§ WHAT THE TASK ASKS: Look through the data below and output, unchanged, every line from the one holding "suggestions de nos" through the one holding "verbunden sind und Veranstaltungen", inclusive. Skip the pictures.

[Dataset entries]
****

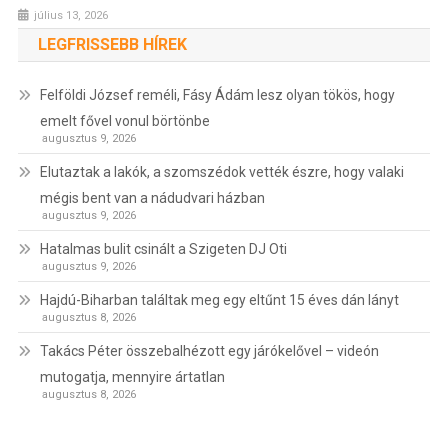
július 13, 2026
LEGFRISSEBB HÍREK
Felföldi József reméli, Fásy Ádám lesz olyan tökös, hogy
emelt fővel vonul börtönbe
augusztus 9, 2026
Elutaztak a lakók, a szomszédok vették észre, hogy valaki
mégis bent van a nádudvari házban
augusztus 9, 2026
Hatalmas bulit csinált a Szigeten DJ Oti
augusztus 9, 2026
Hajdú-Biharban találtak meg egy eltűnt 15 éves dán lányt
augusztus 8, 2026
Takács Péter összebalhézott egy járókelővel – videón
mutogatja, mennyire ártatlan
augusztus 8, 2026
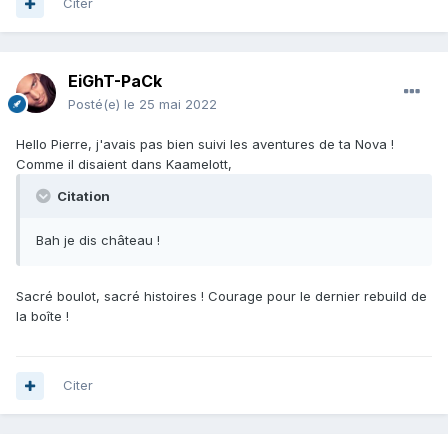
Citer
EiGhT-PaCk
Posté(e)
le 25 mai 2022
Hello Pierre, j'avais pas bien suivi les aventures de ta Nova !
Comme il disaient dans Kaamelott,
Citation
Bah je dis château !
Sacré boulot, sacré histoires ! Courage pour le dernier rebuild de
la boîte !
Citer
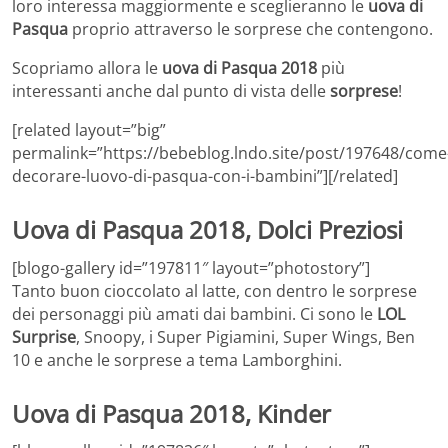
loro interessa maggiormente e sceglieranno le
uova di
Pasqua
proprio attraverso le sorprese che contengono.
Scopriamo allora le
uova di Pasqua 2018
più
interessanti anche dal punto di vista delle
sorprese
!
[related layout=”big”
permalink=”https://bebeblog.lndo.site/post/197648/come
decorare-luovo-di-pasqua-con-i-bambini”][/related]
Uova di Pasqua 2018, Dolci Preziosi
[blogo-gallery id=”197811″ layout=”photostory”]
Tanto buon cioccolato al latte, con dentro le sorprese
dei personaggi più amati dai bambini. Ci sono le
LOL
Surprise
, Snoopy, i Super Pigiamini, Super Wings, Ben
10 e anche le sorprese a tema Lamborghini.
Uova di Pasqua 2018, Kinder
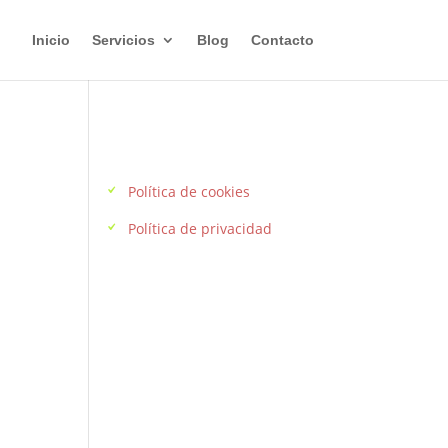
Inicio
Servicios
Blog
Contacto
Enlaces de interés
Política de cookies
Política de privacidad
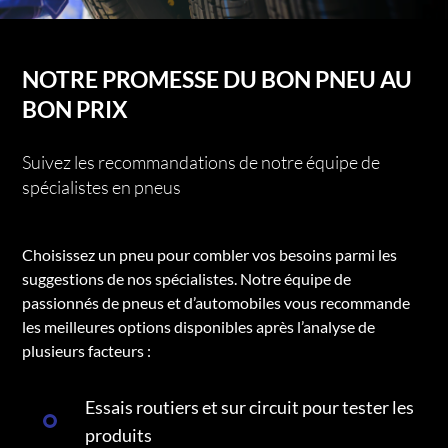
NOTRE PROMESSE DU BON PNEU AU
BON PRIX
Suivez les recommandations de notre équipe de
spécialistes en pneus
Choisissez un pneu pour combler vos besoins parmi les
suggestions de nos spécialistes. Notre équipe de
passionnés de pneus et d’automobiles vous recommande
les meilleures options disponibles après l’analyse de
plusieurs facteurs :
Essais routiers et sur circuit pour tester les
produits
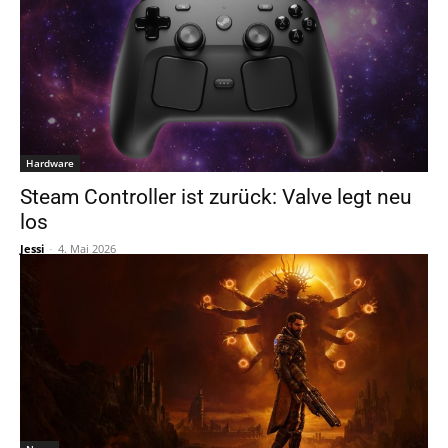
Hardware
Steam Controller ist zurück: Valve legt neu
los
Jessi
-
4. Mai 2026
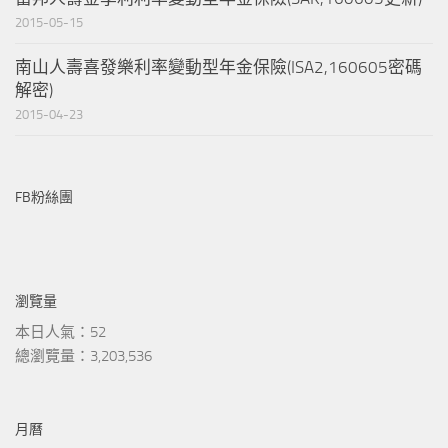
2015-05-15
南山人壽喜發樂利率變動型年金保險(ISA2,160605密碼
解密)
2015-04-23
FB粉絲團
瀏覽量
本日人氣：52
總瀏覽量：3,203,536
月曆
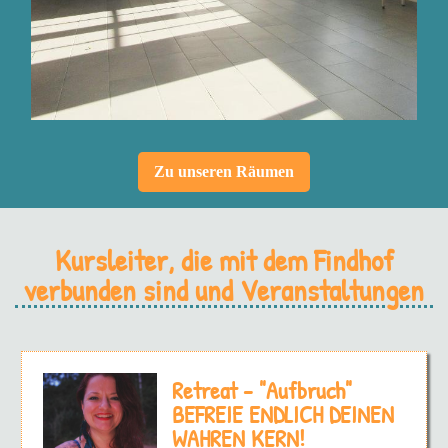
Zu unseren Räumen
Kursleiter, die mit dem Findhof
verbunden sind und Veranstaltungen
Retreat - "Aufbruch"
BEFREIE ENDLICH DEINEN
WAHREN KERN!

****

§ ANSWER FOR THIS EXERCISE:
suggestions de nos spécialistes. Notre équipe de
passionnés de pneus et d’automobiles vous recommande
les meilleures options disponibles après l’analyse de
plusieurs facteurs :
Essais routiers et sur circuit pour tester les
produits
Hardware
Steam Controller ist zurück: Valve legt neu
los
Jessi
-
4. Mai 2026
2015-05-15
南山人壽喜發樂利率變動型年金保險(ISA2,160605密碼
解密)
2015-04-23
FB粉絲團
瀏覽量
本日人氣：52
總瀏覽量：3,203,536
月曆
Zu unseren Räumen
Kursleiter, die mit dem Findhof
verbunden sind und Veranstaltungen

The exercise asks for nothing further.